If it follows the patterns of other similar crises, the recovery of the U.S. economy could take years, according to influential studies by economists Ken Rogoff and Carmen and Vincent Reinhart.
Their research, which is well known at both the White House and the Federal Reserve, likens the economic situation in the United States today to past crises in countries around the world. It finds, for example, that in those countries unemployment rates and housing prices did not return to pre-recession levels for a decade or more after the crisis.
“The first lesson is don’t expect miracles,” said Carmen Reinhart, an economist with the Peterson Institute for International Economics.
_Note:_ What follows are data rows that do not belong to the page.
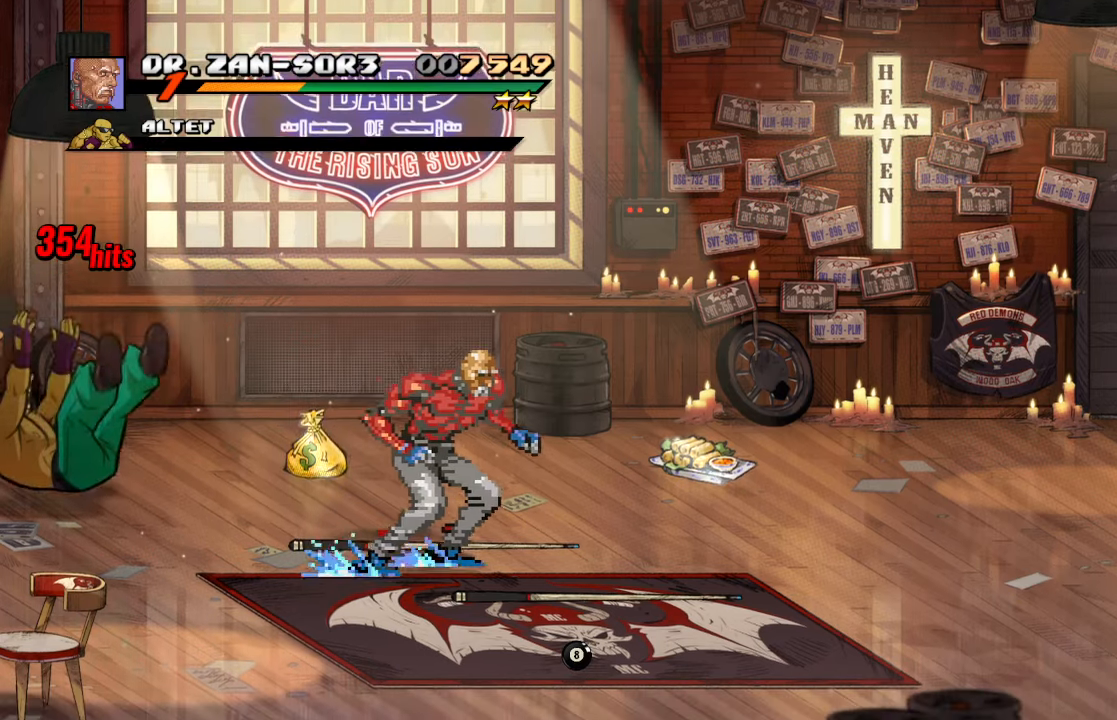
{"buttons": [], "left_stick": "center", "right_stick": "center", "events": [[117, "DPAD_RIGHT", "up"], [383, "CIRCLE", "down"], [383, "DPAD_DOWN", "up"], [500, "CIRCLE", "up"]]}
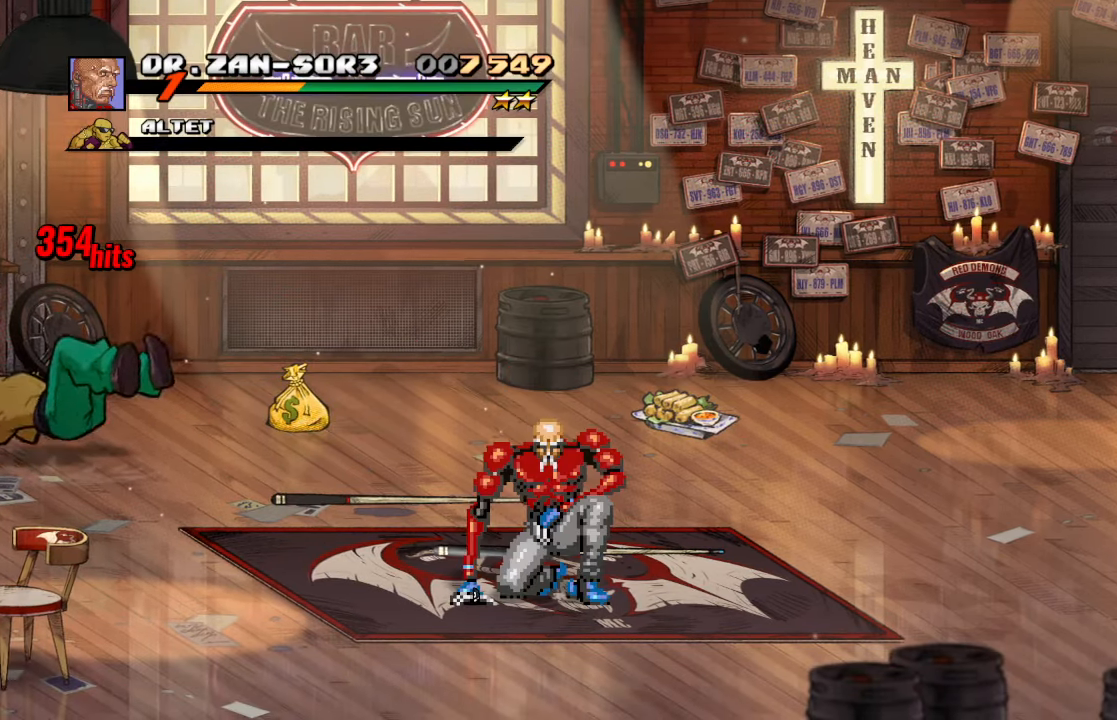
{"buttons": [], "left_stick": "center", "right_stick": "center", "events": [[50, "DPAD_RIGHT", "down"], [50, "DPAD_UP", "down"], [183, "CIRCLE", "down"], [183, "DPAD_UP", "up"], [300, "DPAD_RIGHT", "up"], [333, "CIRCLE", "up"]]}
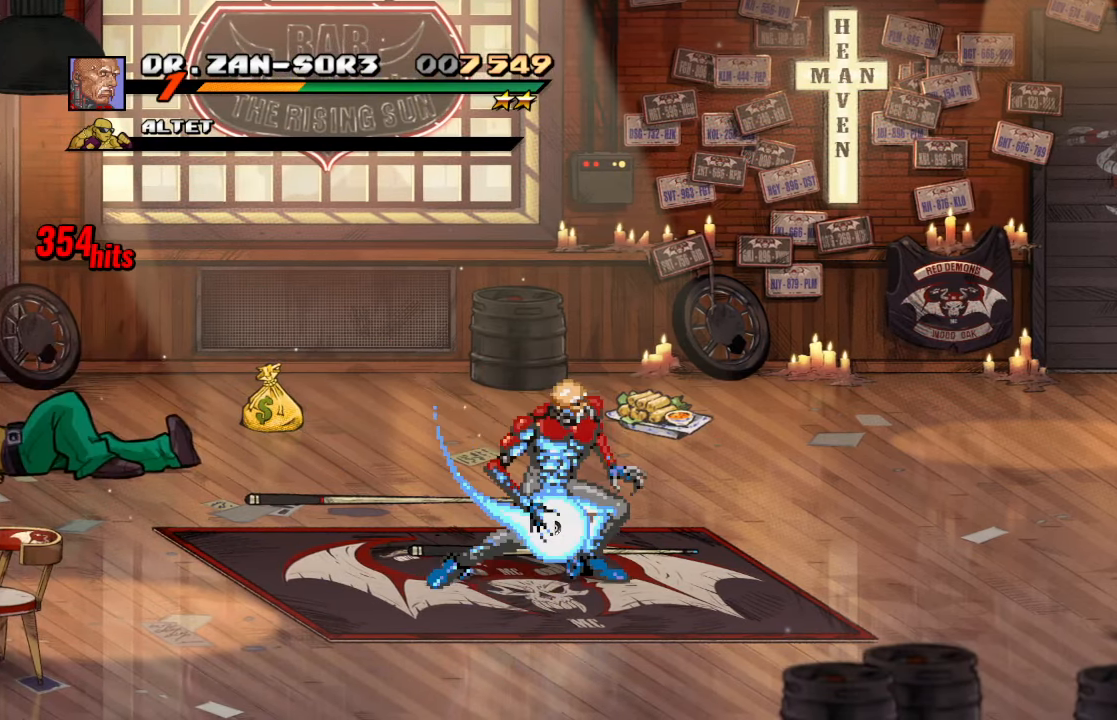
{"buttons": ["DPAD_UP"], "left_stick": "center", "right_stick": "center", "events": [[183, "DPAD_UP", "down"], [267, "DPAD_UP", "up"], [350, "DPAD_UP", "down"]]}
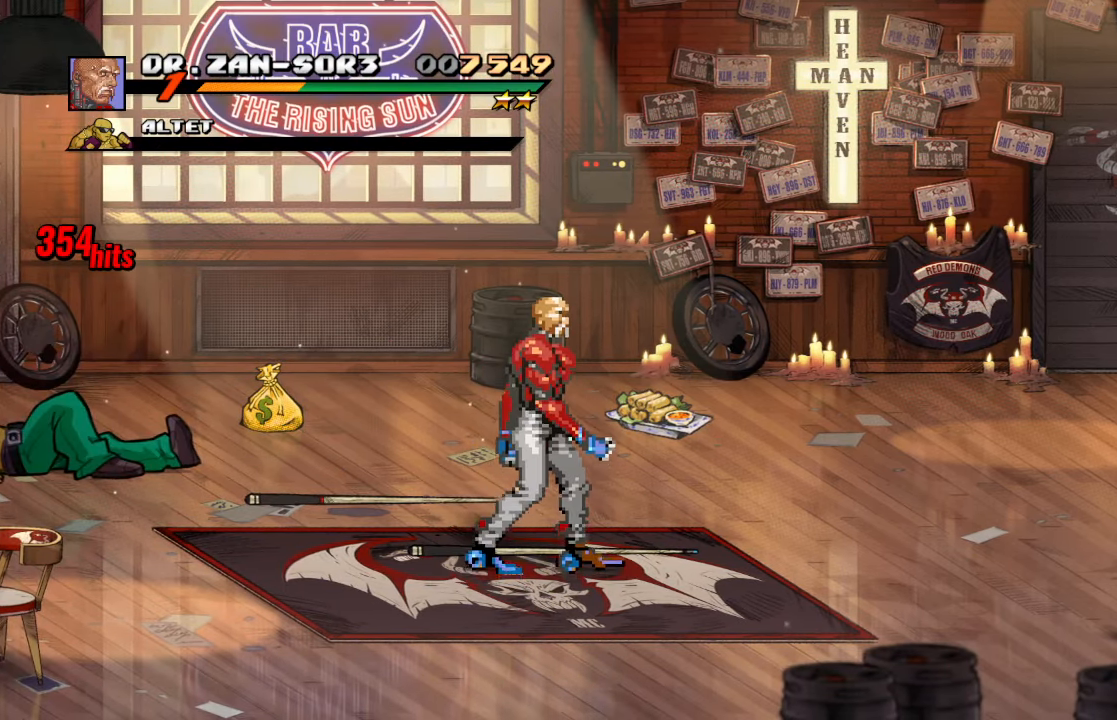
{"buttons": ["DPAD_UP", "DPAD_RIGHT"], "left_stick": "center", "right_stick": "center", "events": [[217, "DPAD_RIGHT", "down"]]}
This dismal outlook rarely enters the political rhetoric, even though current and former U.S. economic officials have read and admired these studies. In part, this is because speechwriters favor optimism. And in part, this is because figures such as Fed chief Ben S. Bernanke and former Obama economic adviser Lawrence H. Summers have hoped that the right government action could avert the mistakes that delayed past recoveries.
But in recent weeks, the ratcheting downward of U.S. economic growth and the panic on Wall Street caught many by surprise, bringing extra attention to the bleaker forecasts from the economic historians.
“The Wall Street forecasters and the Fed forecasters had always viewed the recovery as right around the corner,” Rogoff said. “But it never came. The last couple of weeks has been the nail in the coffin of the view that we were going to see a normal recovery.”
Normally, recovery from a recession is at least as rapid as the decline that led to the downturn.
Of the 11 U.S. recessions after World War II and before the most recent downturn, all but one were followed by recoveries that were more rapid than the decline, according to research by economists Michael D. Bordo and Joseph Haubrich. In those instances, gross domestic product, a standard measure of the size of the economy, rose faster than it had fallen.
But because of the severity of this recession, and the accompanying crises hitting banks and other lenders, economists believe that recovering from it will be more difficult.